It followed a slide on Friday in Brazil’s real, a currency that, like the rupee, has been hammered by investor doubts that actions taken by monetary authorities last week will prove effective in stemming the sell-off.
“Our primary concern is that the policy authorities still don’t ‘get it’ – thinking this is a fairly minor squall which will simmer down relatively quickly with fairly minor actions,” Robert Prior-Wandesforde, an economist at Credit Suisse, wrote in a note on the Indian currency yesterday.
Growing expectations the US Federal Reserve will start scaling back its bond purchases as early as next month, slowing the flow of cheap money into higher yielding overseas assets, have weighed on many emerging markets.
The currencies of countries already struggling with wide current account deficits, such as India and Indonesia, are seen as among the most vulnerable to sudden capital flight and have been hit hardest.
India’s tumbling currency has been the worst performer in Asia since the Fed first signalled that it may begin “tapering” its monetary stimulus this year.

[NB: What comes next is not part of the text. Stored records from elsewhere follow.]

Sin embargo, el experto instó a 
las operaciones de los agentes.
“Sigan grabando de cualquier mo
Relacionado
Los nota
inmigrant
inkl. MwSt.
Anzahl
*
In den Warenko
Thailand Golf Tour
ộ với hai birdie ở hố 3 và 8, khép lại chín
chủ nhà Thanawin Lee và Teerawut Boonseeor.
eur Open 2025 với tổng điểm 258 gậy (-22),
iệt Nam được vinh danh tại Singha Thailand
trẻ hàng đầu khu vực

Indian policymakers are grappling with a record current account deficit at 4.8 per cent of GDP –- and market participants aren’t convinced the government can reduce the gap to a targeted 3.7 per cent this financial year.
The Reserve Bank of India has been selling dollars to support the rupee and last week announced curbs on outflows from companies and individuals, denting stock and bond markets.
Brazil’s central bank has also intervened to try and reassure investors, but could not prevent the real from sinking to its lowest level since 2009.